Problem details —
After going through the data, give the number of lines that contain the word "Architecture" as your sole answer.
--- Given records Enclosed Below ---
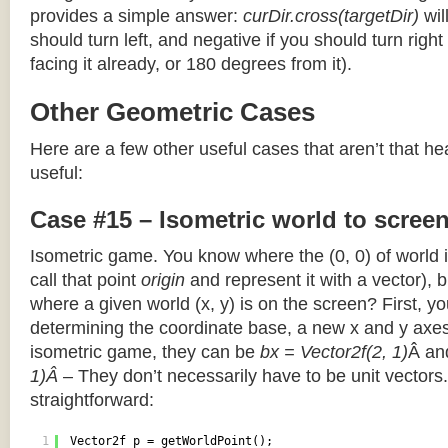
provides a simple answer:
curDir.cross(targetDir)
wil
should turn left, and negative if you should turn right 
facing it already, or 180 degrees from it).
Other Geometric Cases
Here are a few other useful cases that aren’t that he
useful:
Case #15 – Isometric world to scree
Isometric game. You know where the (0, 0) of world i
call that point
origin
and represent it with a vector),
where a given world (x, y) is on the screen? First, y
determining the coordinate base, a new x and y axes.
isometric game, they can be
bx = Vector2f(2, 1)
Â a
1)Â
– They don’t necessarily have to be unit vectors.
straightforward:
1
Vector2f p = getWorldPoint();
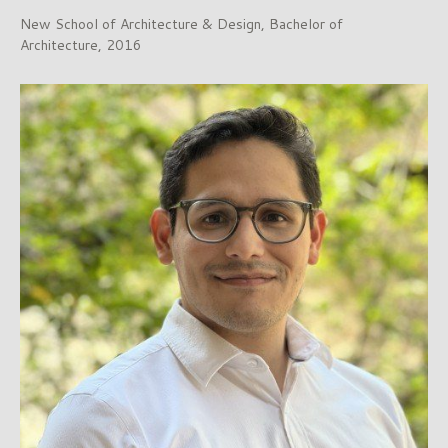
New School of Architecture & Design, Bachelor of
Architecture, 2016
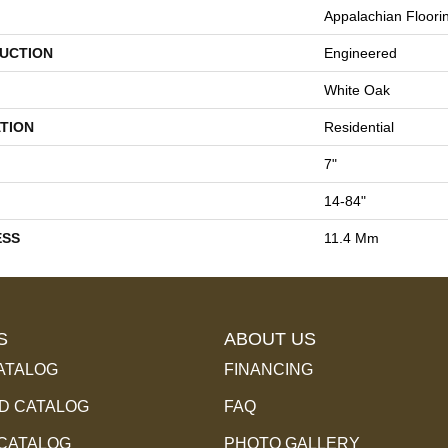
Appalachian Floori
UCTION
Engineered
White Oak
TION
Residential
7"
14-84"
ESS
11.4 Mm
S
ABOUT US
ATALOG
FINANCING
 CATALOG
FAQ
 CATALOG
PHOTO GALLERY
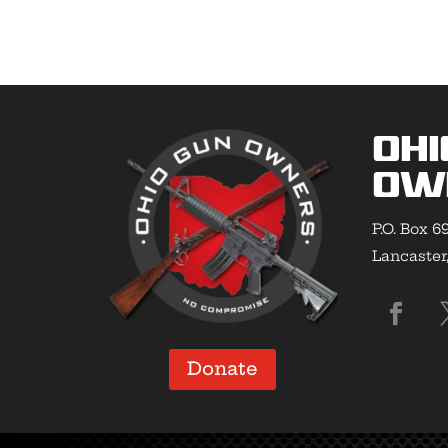
Ohi
Ow
P.O. Box 6
Lancaster
Donate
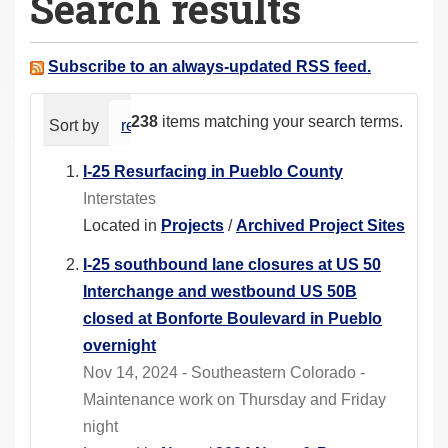
Search results
a
r
e
Subscribe to an always-updated RSS feed.
h
e
238
items matching your search terms.
Sort by
relevance
date (newest first)
alphabeti
r
e
I-25 Resurfacing in Pueblo County
:
Interstates
Located in
Projects
/
Archived Project Sites
I-25 southbound lane closures at US 50
Interchange and westbound US 50B
closed at Bonforte Boulevard in Pueblo
overnight
Nov 14, 2024 - Southeastern Colorado -
Maintenance work on Thursday and Friday
night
--- End of Enclosed Given records ---
Task result —
2